I disassembled it, reassembled it randomly and tried to solve it slowly. I cannot get a yellow cross after having solved the first two layers.

This is completely unrealistic!


----------



## TheBB (Feb 21, 2009)

Post a picture of the friggin' cube and I'll show you how.


----------



## JohnnyA (Feb 21, 2009)

You shouldn't randomly assemble it O.O you need to assemble it in the solved state and then scramble it, or you get a situation which is impossible to solve. I thought we said that on the first page?


----------



## GermanCube (Feb 21, 2009)

Moin,

maybe you have got a problem with the colores? I noticed, that your orange is very bright - is it possible, that you mix it up with red? Or maybe your 2nd layer isn't correct?

Alex


----------



## Xtian (Feb 21, 2009)

hamburger188 said:


> But this situation is in accordance with my cube.




My bad. I must say, your orange looks very red. 

Could you upload a picture of the cube in its 'unsolvable state'?


----------



## hamburger188 (Feb 21, 2009)

I have got Cubesmith stickers. It is a special orange and I did not mix red with orange.

I have just oriented the corners but I was still not able to solve the cube completely because I managed it to solve the yellow layer but the rest of the cube was destroyed.

I am despairing of the cube!


----------



## TheBB (Feb 21, 2009)

Like I said, just show us a picture of the presumed impossible state, and we can let you know what's up...


----------



## GermanCube (Feb 21, 2009)

TheBB said:


> ... just show us a picture ...




Or even better a video . . .

Show us, how you start scrambling the cube, then show us solving until your problem appears. This will help to analyse the problem ! !

Alex


----------



## hamburger188 (Feb 21, 2009)

Ehm, the problem is always somewhere else. As I said, sometimes I cannot make a yellow cross and sometimes I cannot put the wrong corners to the right positions.

//edit: Ok, I will see what I can do regarding a video.


----------



## Unknown (Feb 21, 2009)

Mh, but you should always be able to make a (yellow) cross, even you assembled the cubies randomly.
Only the stickers should be correct.


----------



## Pietersmieters (Feb 21, 2009)

Unknown said:


> Mh, but you should always be able to make a (yellow) cross, even you assembled the cubies randomly.
> Only the stickers should be correct.



He means cross on top after he completed the first 2 layers (beginners method).


----------



## riffz (Feb 21, 2009)

This is ridiculous....


----------



## lalalala (Feb 21, 2009)

i tihnk the problem is you not the cube lol.Take the process slowy and when you dissasemble and reassemble assemble it in its solved state i think thats the problem


----------



## hamburger188 (Feb 22, 2009)

I am so sorry.

Now I am able to solve it. I did it very slowly and now it works (also faster).
I still do not know what I was doing wrong all the time.

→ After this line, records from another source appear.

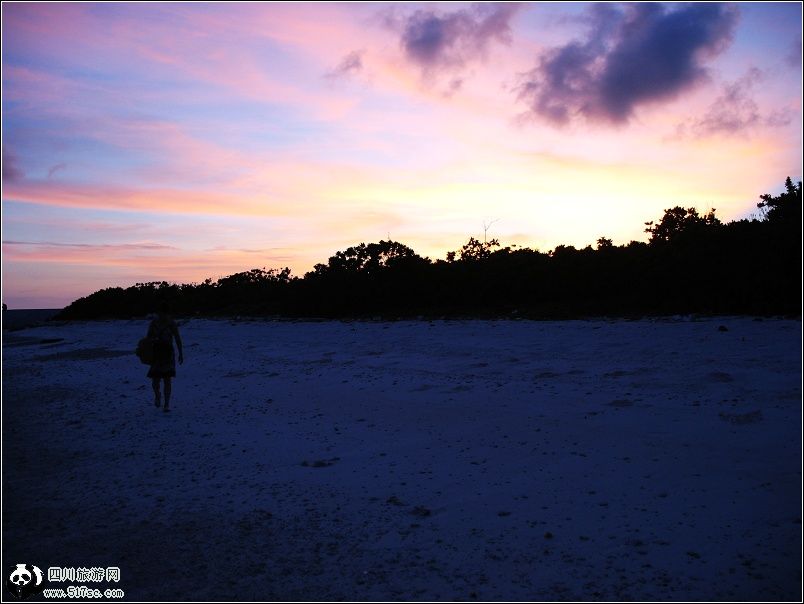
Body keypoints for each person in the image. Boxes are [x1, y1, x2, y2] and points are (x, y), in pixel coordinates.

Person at [146, 301, 183, 412]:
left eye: (165, 313)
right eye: (161, 313)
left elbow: (177, 338)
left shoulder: (171, 323)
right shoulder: (153, 324)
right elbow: (148, 338)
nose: (163, 315)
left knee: (167, 380)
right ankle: (157, 396)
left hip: (168, 354)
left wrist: (181, 353)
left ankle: (166, 404)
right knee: (155, 380)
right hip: (156, 353)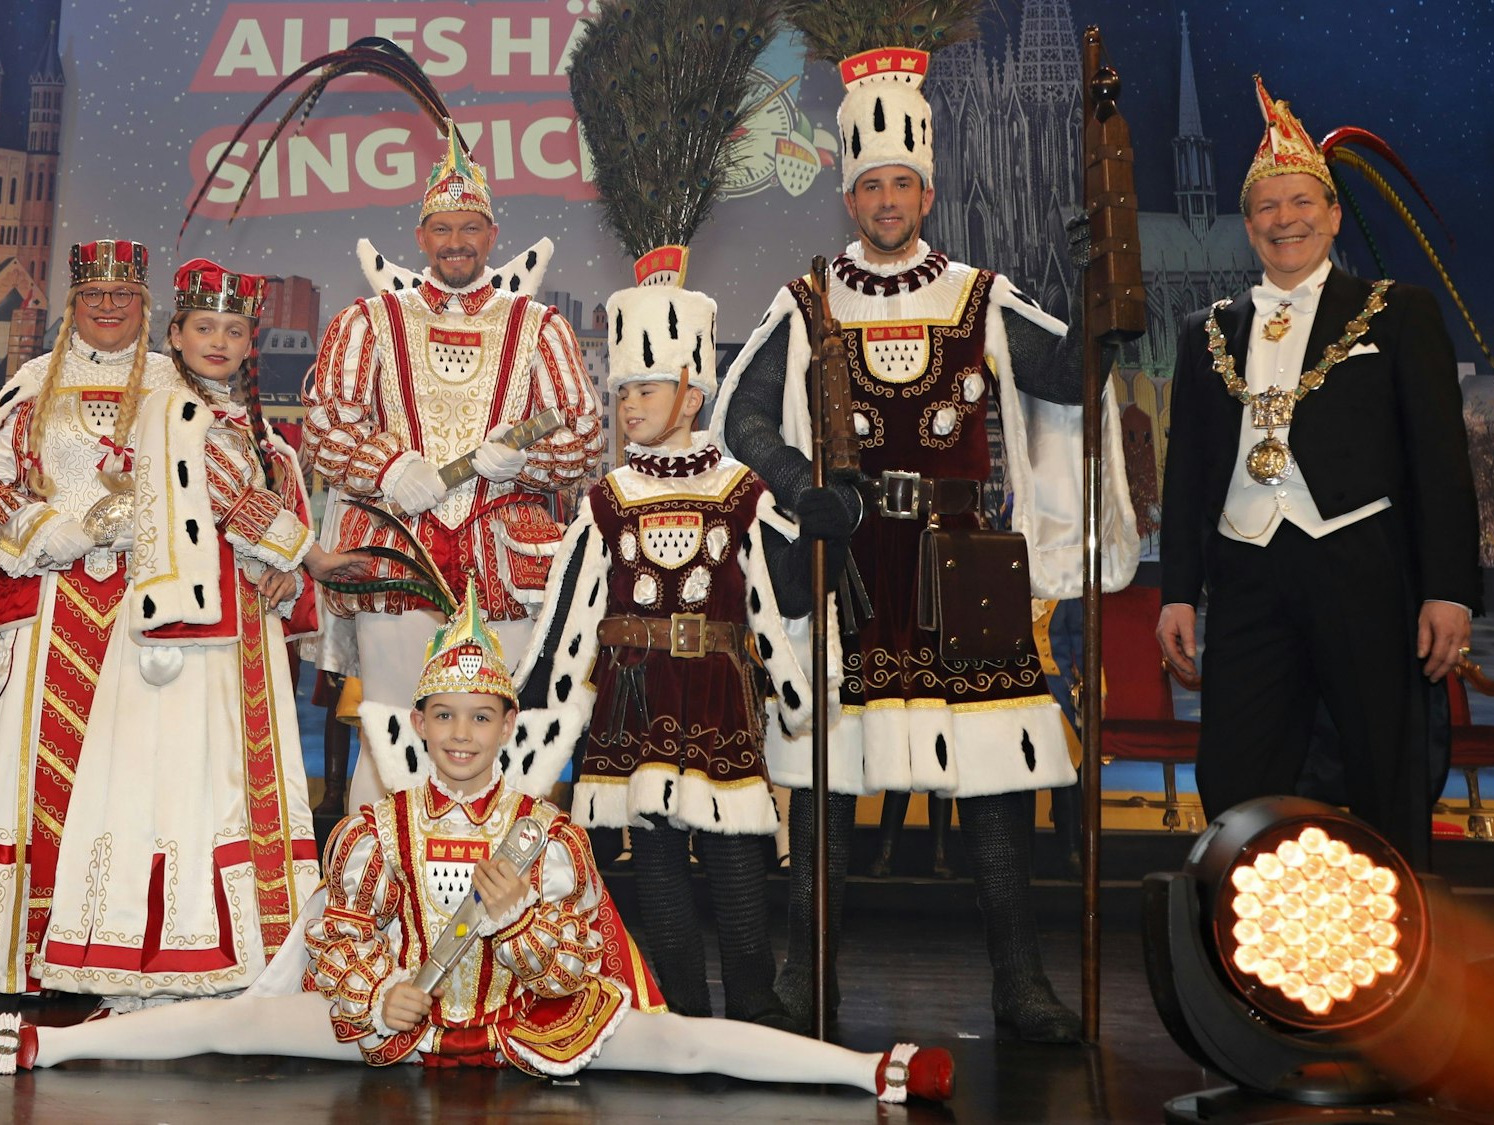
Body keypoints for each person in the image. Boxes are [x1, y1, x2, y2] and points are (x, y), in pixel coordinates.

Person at [0, 584, 954, 1106]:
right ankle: (50, 1045)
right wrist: (374, 992)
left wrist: (515, 918)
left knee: (683, 1047)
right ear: (416, 726)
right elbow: (339, 933)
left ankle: (868, 1069)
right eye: (445, 718)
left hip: (528, 1023)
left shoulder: (546, 835)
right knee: (229, 1024)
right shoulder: (374, 830)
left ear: (505, 729)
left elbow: (576, 965)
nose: (462, 736)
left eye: (481, 718)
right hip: (410, 1023)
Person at [713, 26, 1137, 1041]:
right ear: (847, 197)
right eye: (871, 187)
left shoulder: (981, 298)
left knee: (992, 784)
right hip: (848, 567)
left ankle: (1018, 983)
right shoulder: (806, 301)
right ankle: (809, 980)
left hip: (965, 568)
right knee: (824, 785)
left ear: (926, 193)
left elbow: (1072, 379)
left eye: (902, 183)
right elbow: (745, 415)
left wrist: (1099, 292)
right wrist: (794, 483)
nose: (887, 202)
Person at [1155, 78, 1479, 870]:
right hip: (1247, 579)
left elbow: (1440, 462)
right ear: (1248, 223)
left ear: (1333, 215)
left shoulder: (1398, 313)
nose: (1284, 218)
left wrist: (1450, 587)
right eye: (1266, 205)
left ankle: (1390, 957)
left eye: (1302, 201)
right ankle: (1245, 952)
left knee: (1382, 770)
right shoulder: (1206, 333)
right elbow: (1188, 476)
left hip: (1360, 570)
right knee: (1235, 773)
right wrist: (1175, 591)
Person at [31, 257, 363, 1003]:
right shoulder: (167, 410)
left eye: (235, 329)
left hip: (241, 628)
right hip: (175, 634)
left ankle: (243, 949)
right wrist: (312, 555)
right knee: (174, 774)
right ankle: (158, 947)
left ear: (253, 343)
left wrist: (286, 572)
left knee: (231, 779)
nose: (218, 340)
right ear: (174, 335)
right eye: (203, 326)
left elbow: (269, 506)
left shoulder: (264, 436)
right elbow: (226, 494)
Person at [511, 265, 815, 1025]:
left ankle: (751, 1000)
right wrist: (539, 700)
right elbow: (570, 618)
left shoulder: (744, 491)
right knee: (652, 864)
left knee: (737, 858)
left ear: (692, 390)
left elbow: (774, 601)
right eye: (621, 392)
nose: (629, 405)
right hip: (632, 700)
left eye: (645, 389)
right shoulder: (606, 502)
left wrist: (794, 681)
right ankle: (679, 1004)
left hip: (717, 695)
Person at [301, 129, 603, 814]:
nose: (457, 241)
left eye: (470, 227)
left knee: (510, 736)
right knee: (394, 730)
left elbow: (584, 434)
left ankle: (507, 905)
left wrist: (525, 459)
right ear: (421, 234)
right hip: (398, 559)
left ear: (493, 234)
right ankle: (380, 897)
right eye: (443, 228)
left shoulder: (541, 327)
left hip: (507, 562)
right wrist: (389, 465)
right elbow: (322, 424)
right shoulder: (367, 322)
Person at [0, 238, 181, 995]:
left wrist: (149, 520)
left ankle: (115, 945)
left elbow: (213, 476)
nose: (108, 306)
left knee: (132, 774)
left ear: (144, 304)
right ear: (74, 303)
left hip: (137, 608)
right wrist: (36, 526)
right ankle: (20, 950)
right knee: (30, 770)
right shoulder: (33, 381)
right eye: (94, 295)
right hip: (45, 604)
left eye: (122, 295)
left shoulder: (175, 383)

Greetings and thank you VERY much for your regard.

hamburger188


----------



## bundat (Feb 22, 2009)

hamburger188 said:


> I disassembled it, *reassembled it randomly* and tried to solve it slowly. I cannot get a yellow cross after having solved the first two layers.
> 
> This is completely unrealistic!



Nope. If you reassemble randomly, if I recall correctly, there is a 1 out of 12 chance that your cube is solvable, and there is a 11 out of 12 chance that your cube is unsolvable.
You're supposed to assemble it solved (OR pop improperly oriented pieces and put them in properly, but I think recognizing that is beyond your level).

Anyway, congrats on finally landing on the 1/12 solvable orientation. Hope you don't pop your cube and put it back into an impossible state again.


----------



## hamburger188 (Feb 22, 2009)

Thank you but I just assembled it in its solved state, scrambled it carefully without popping and then I could solve it .


----------



## ChromisElda (Feb 23, 2009)

hamburger188 said:


> Thank you but I just assembled it in its solved state, scrambled it carefully without popping and then I could solve it .



Good for you 

Happy Solving


----------